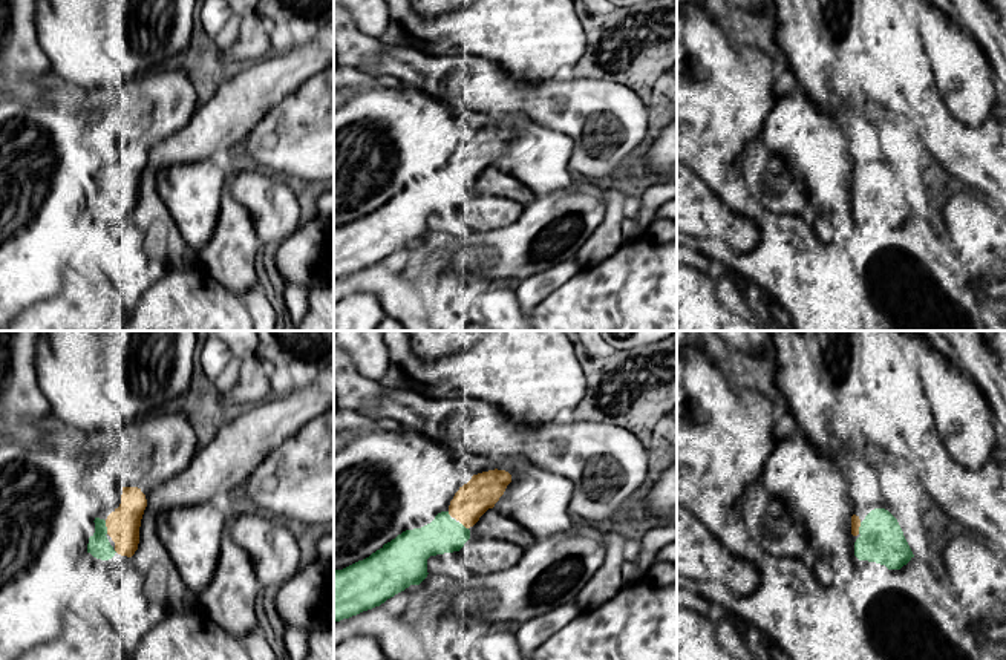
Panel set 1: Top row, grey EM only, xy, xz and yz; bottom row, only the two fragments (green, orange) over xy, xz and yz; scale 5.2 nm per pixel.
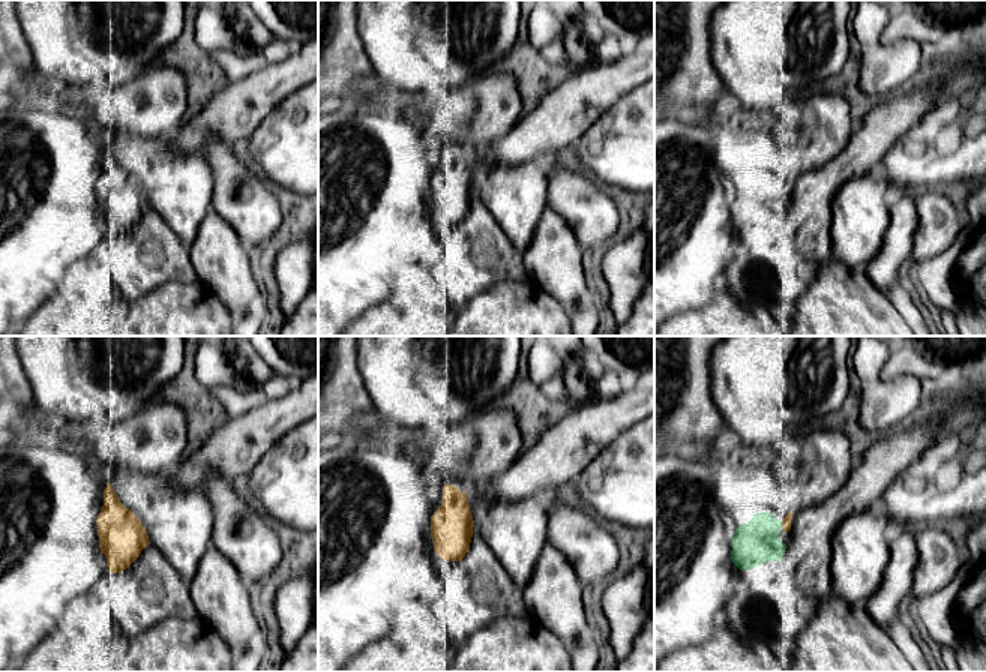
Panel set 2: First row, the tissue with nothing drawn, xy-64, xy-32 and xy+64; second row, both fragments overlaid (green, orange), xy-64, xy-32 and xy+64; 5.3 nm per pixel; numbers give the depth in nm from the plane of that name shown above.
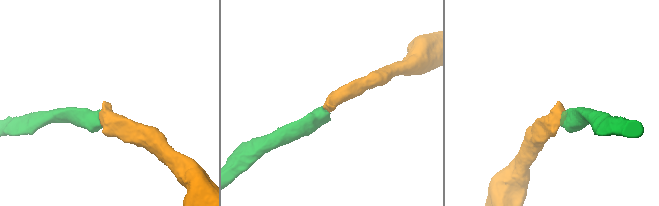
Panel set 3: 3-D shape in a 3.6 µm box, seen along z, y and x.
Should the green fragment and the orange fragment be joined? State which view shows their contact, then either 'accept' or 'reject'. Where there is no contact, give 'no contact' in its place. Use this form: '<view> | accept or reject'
xy | accept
____
*Problem to solve*: From the line containing "Should the green" down to the last line of the data, transcribe every line exactly; nothing else should appear.

*Answer box*:
Should the green fragment and the orange fragment be joined? State which view shows their contact, then either 'accept' or 'reject'. Where there is no contact, give 'no contact' in its place. Use this form: '<view> | accept or reject'
xy | accept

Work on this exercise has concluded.